Kyle Vanden Bosch, Defensive end
HE SPENT spent five seasons in Tennessee on one of the league's most feared defensive lines, suffocating offenses by rushing the quarterback, pinching in the running back and effectively shrinking the field. In Detroit, those objectives remain unchanged.
As does the defensive strategy. "It's the same scheme I played for the last five years," says Vanden Bosch, who signed a four-year, $26 million deal to play for Jim Schwartz, his former Titans defensive coordinator. "So it's been easy for me to come in and pick it up and help some of the younger guys new to the system. Nobody [around the league] expects much from us, and I think everybody here sees that as a challenge."

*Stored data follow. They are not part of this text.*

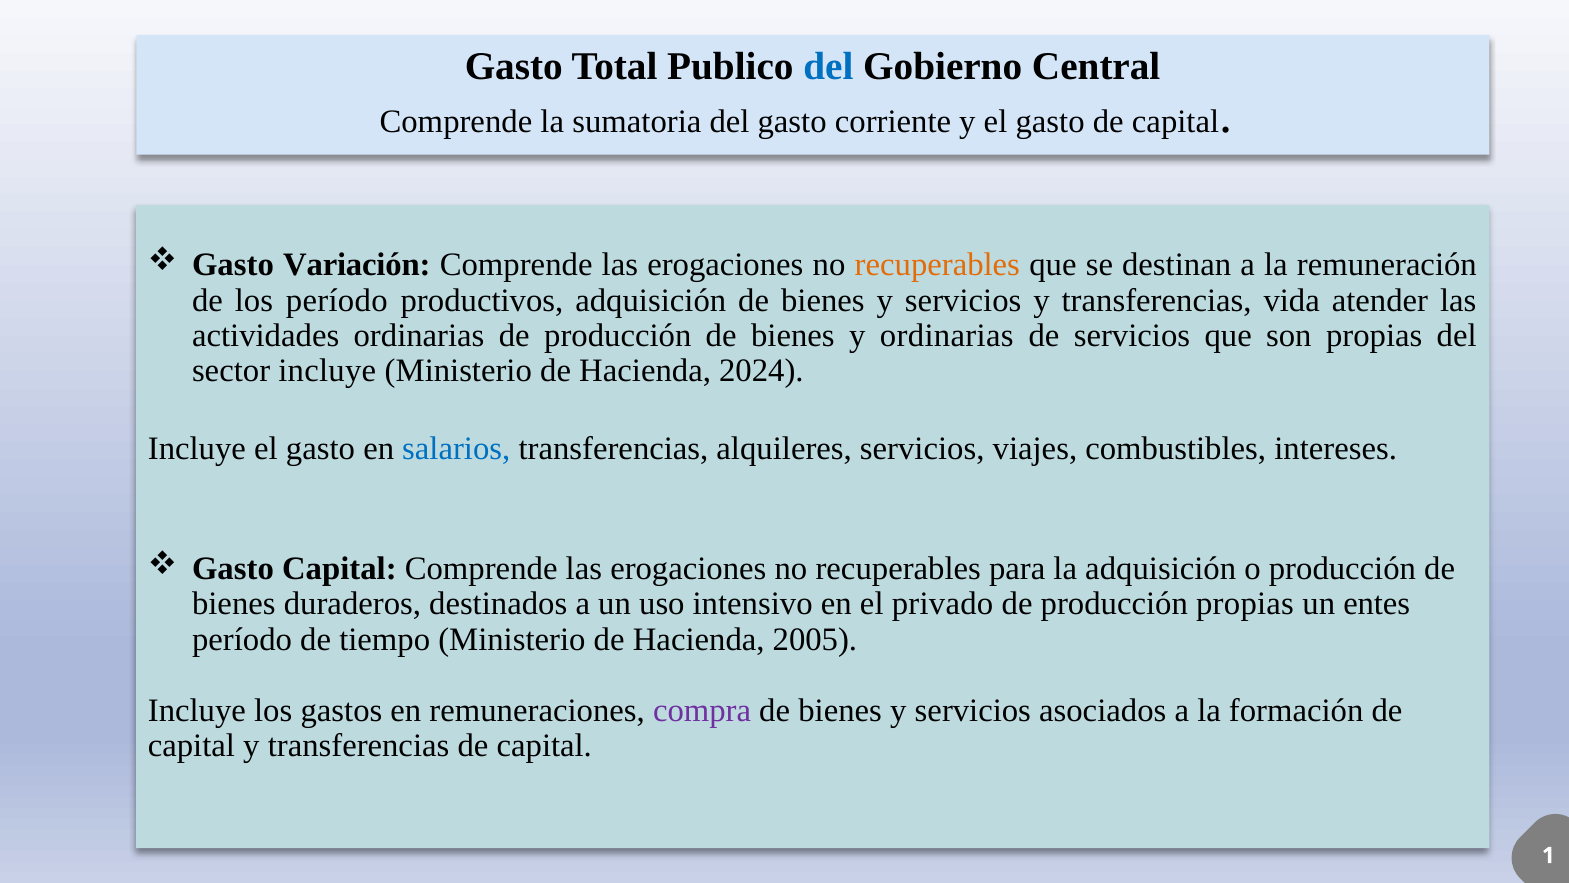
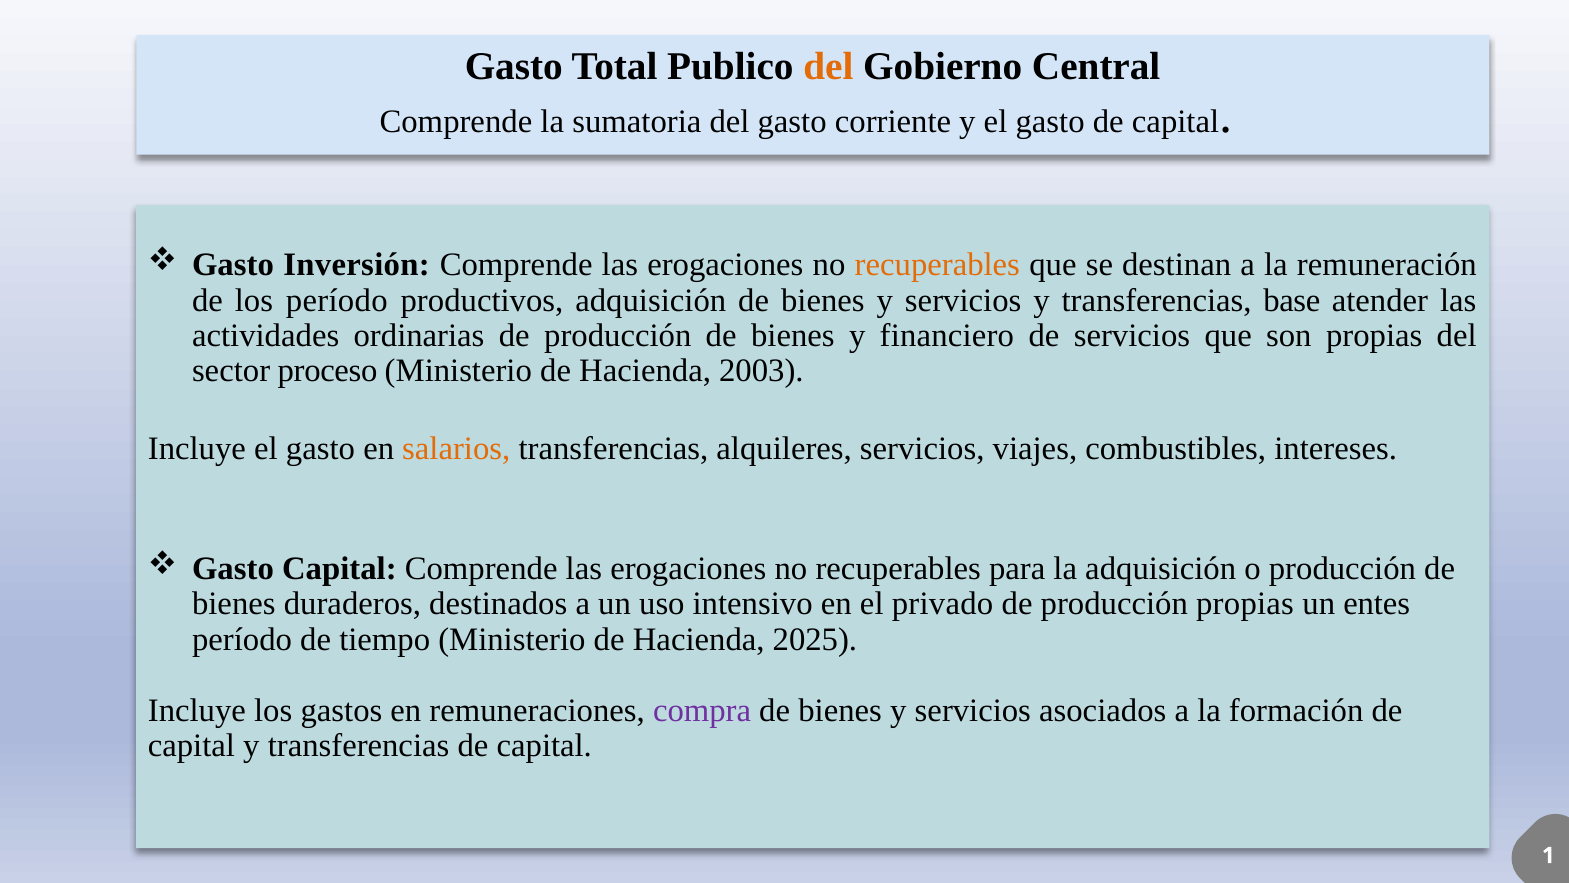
del at (828, 66) colour: blue -> orange
Variación: Variación -> Inversión
vida: vida -> base
y ordinarias: ordinarias -> financiero
sector incluye: incluye -> proceso
2024: 2024 -> 2003
salarios colour: blue -> orange
2005: 2005 -> 2025
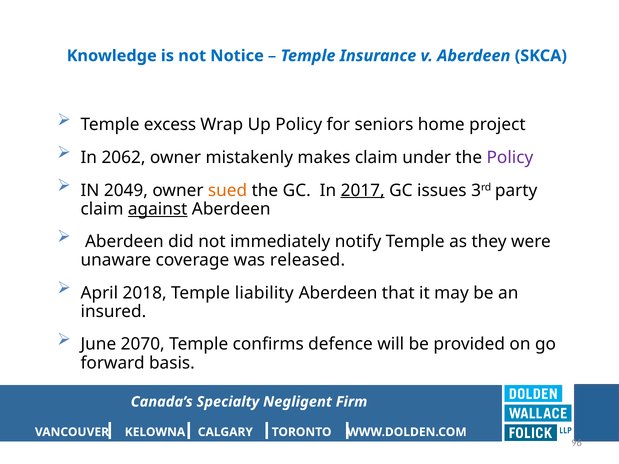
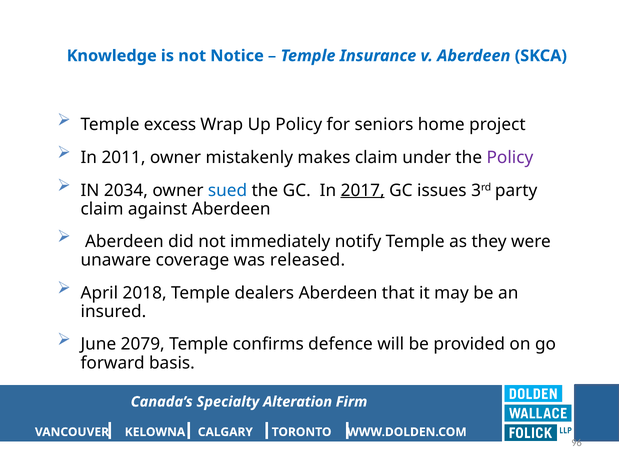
2062: 2062 -> 2011
2049: 2049 -> 2034
sued colour: orange -> blue
against underline: present -> none
liability: liability -> dealers
2070: 2070 -> 2079
Negligent: Negligent -> Alteration
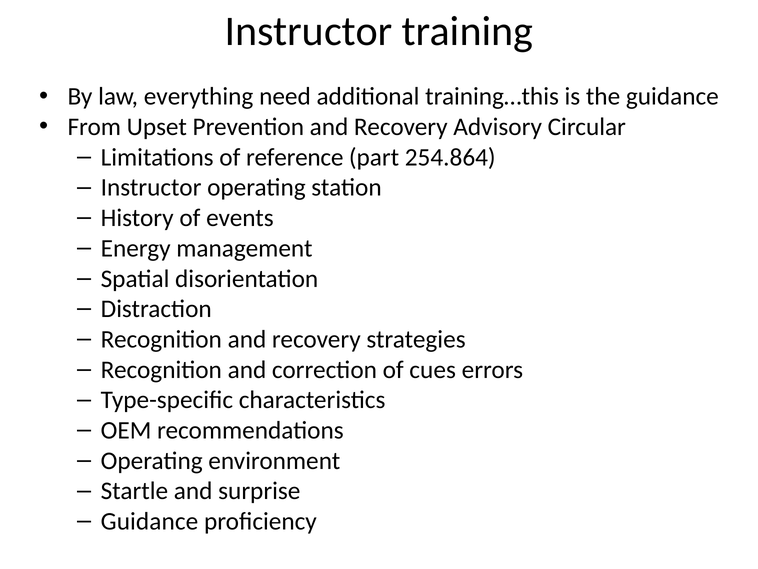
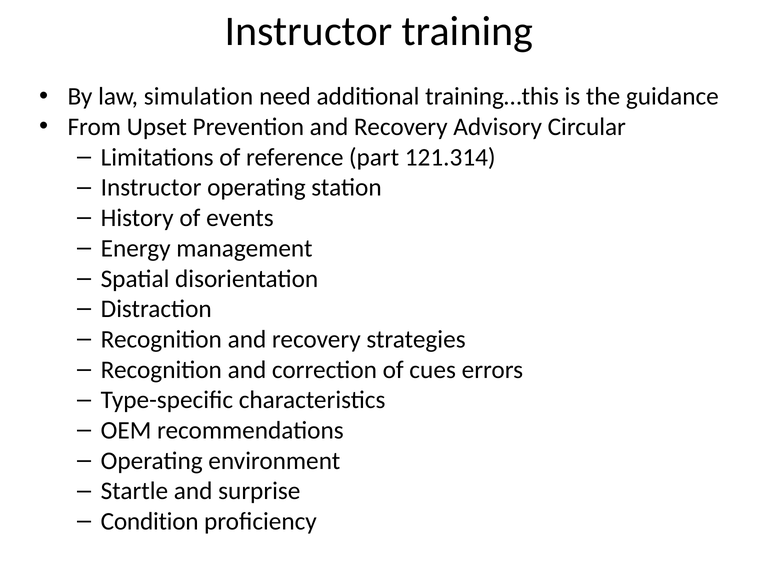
everything: everything -> simulation
254.864: 254.864 -> 121.314
Guidance at (149, 521): Guidance -> Condition
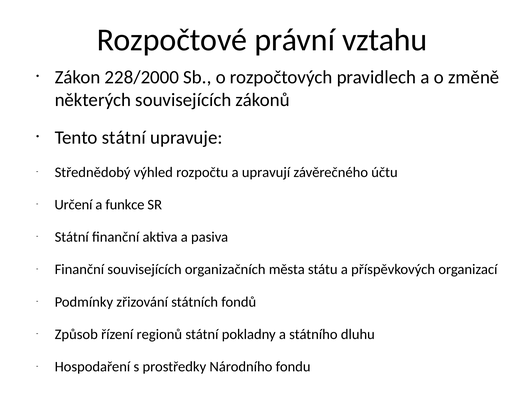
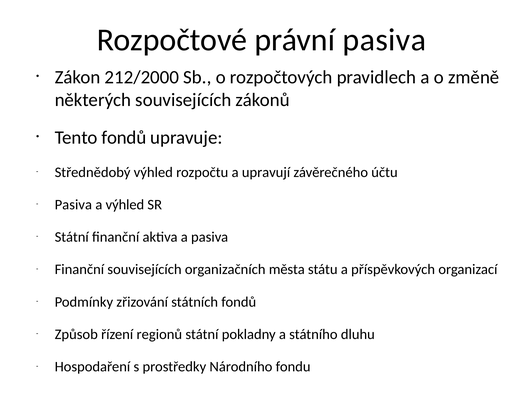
právní vztahu: vztahu -> pasiva
228/2000: 228/2000 -> 212/2000
Tento státní: státní -> fondů
Určení at (73, 205): Určení -> Pasiva
a funkce: funkce -> výhled
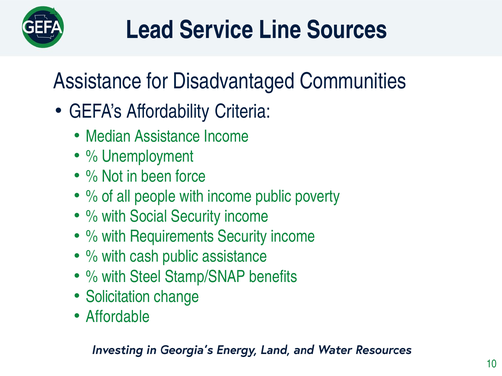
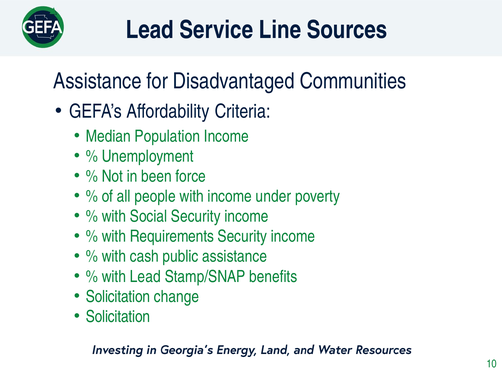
Median Assistance: Assistance -> Population
income public: public -> under
with Steel: Steel -> Lead
Affordable at (118, 317): Affordable -> Solicitation
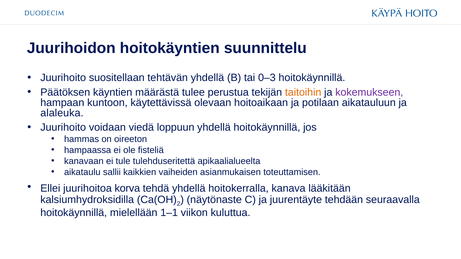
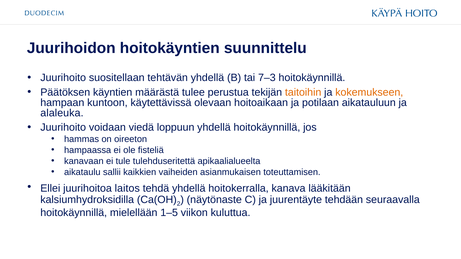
0–3: 0–3 -> 7–3
kokemukseen colour: purple -> orange
korva: korva -> laitos
1–1: 1–1 -> 1–5
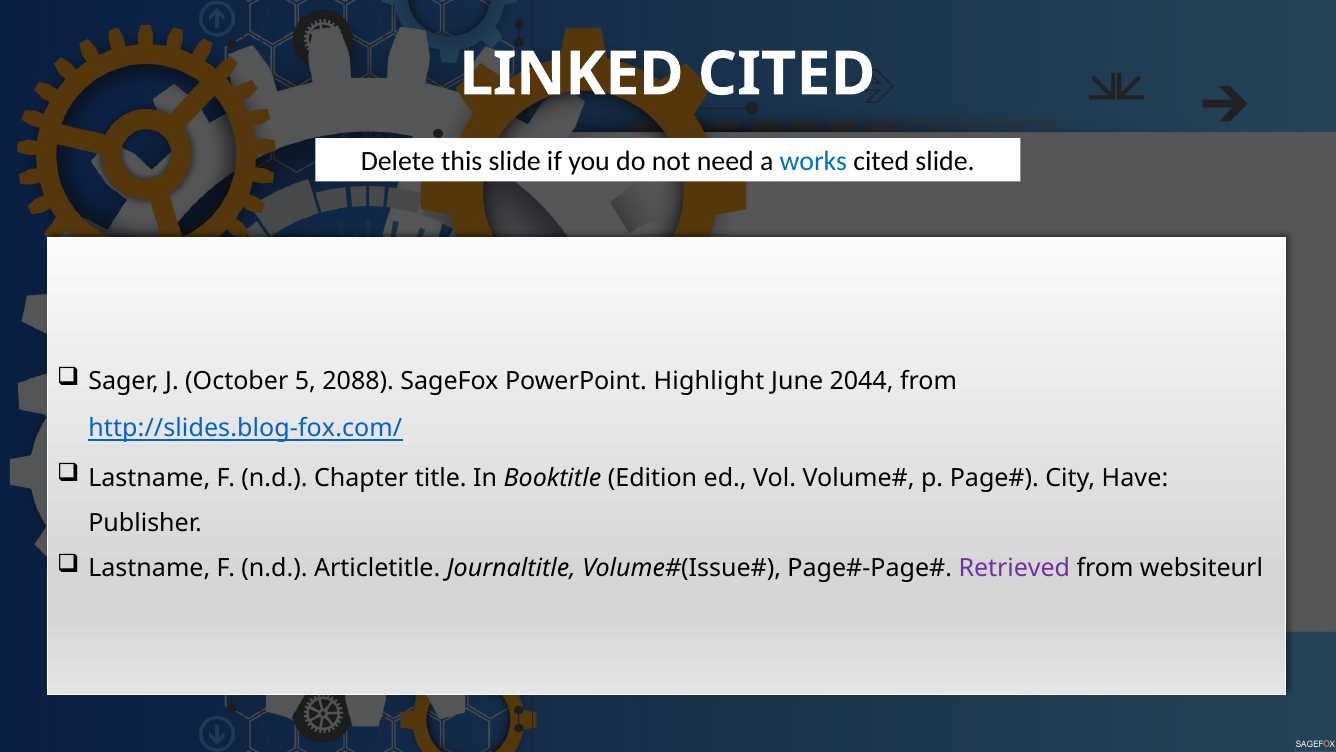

While Vanden Bosch is 31 and coming off a three-sack season, Schwartz says the defensive end looked as good on film as he did when he notched 12 sacks in 2007. "Sacks are a funny thing," Schwartz says. "Sometimes if [opponents] want to be able to take you out [of the play], they can. It was a dynamic change without Al [Haynesworth] next to him. I've heard people make the analogy in baseball—it's not so much what your batting average is, it's how you're hitting the ball. I have a lot of experience with Kyle, but I made sure that that didn't affect our judgment of him."
Schwartz let other members of the coaching staff and personnel department thoroughly evaluate Vanden Bosch independently before weighing in. "The last thing you want is to let you your past or your personal experience taint the judgment of others," Schwartz says. "When I saw that everybody felt the same way about him, then I said certain things about my history with him. Kyle's not here to do anything other than play football, sack the quarterback and be a marquee player."